Stored entries:
......

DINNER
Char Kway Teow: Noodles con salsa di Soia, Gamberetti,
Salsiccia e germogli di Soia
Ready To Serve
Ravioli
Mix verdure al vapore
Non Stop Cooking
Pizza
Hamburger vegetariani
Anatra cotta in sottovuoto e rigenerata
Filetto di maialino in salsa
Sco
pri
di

......

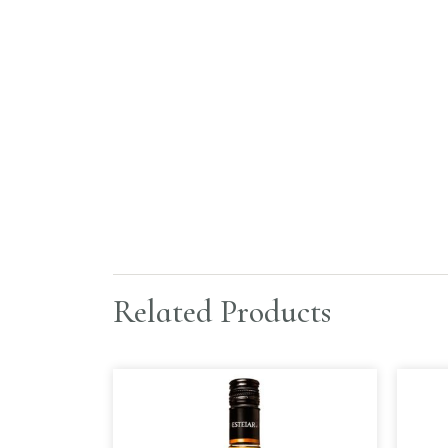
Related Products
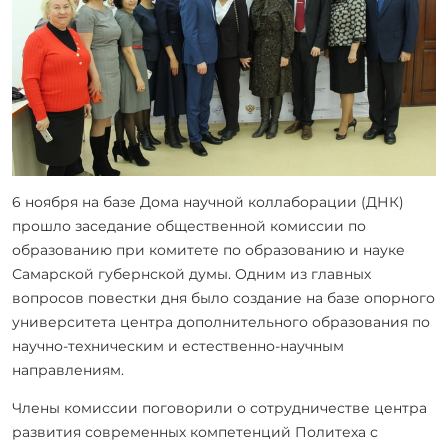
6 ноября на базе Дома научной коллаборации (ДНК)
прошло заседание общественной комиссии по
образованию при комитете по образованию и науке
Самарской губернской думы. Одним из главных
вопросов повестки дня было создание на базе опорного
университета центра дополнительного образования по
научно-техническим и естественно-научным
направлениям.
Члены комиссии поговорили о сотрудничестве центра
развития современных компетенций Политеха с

......

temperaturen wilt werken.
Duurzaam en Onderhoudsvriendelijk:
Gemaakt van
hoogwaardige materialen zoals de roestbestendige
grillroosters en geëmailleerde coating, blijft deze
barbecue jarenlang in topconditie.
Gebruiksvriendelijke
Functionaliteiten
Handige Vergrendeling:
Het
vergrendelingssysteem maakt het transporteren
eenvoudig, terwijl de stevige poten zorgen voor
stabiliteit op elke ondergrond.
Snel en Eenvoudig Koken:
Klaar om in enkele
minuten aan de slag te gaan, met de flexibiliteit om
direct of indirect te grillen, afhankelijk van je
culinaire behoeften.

......

▶ **Work to be completed**
Which lines of the data include the word "комиссии"? Copy each one.

▶ **The answer**
прошло заседание общественной комиссии по
Члены комиссии поговорили о сотрудничестве центра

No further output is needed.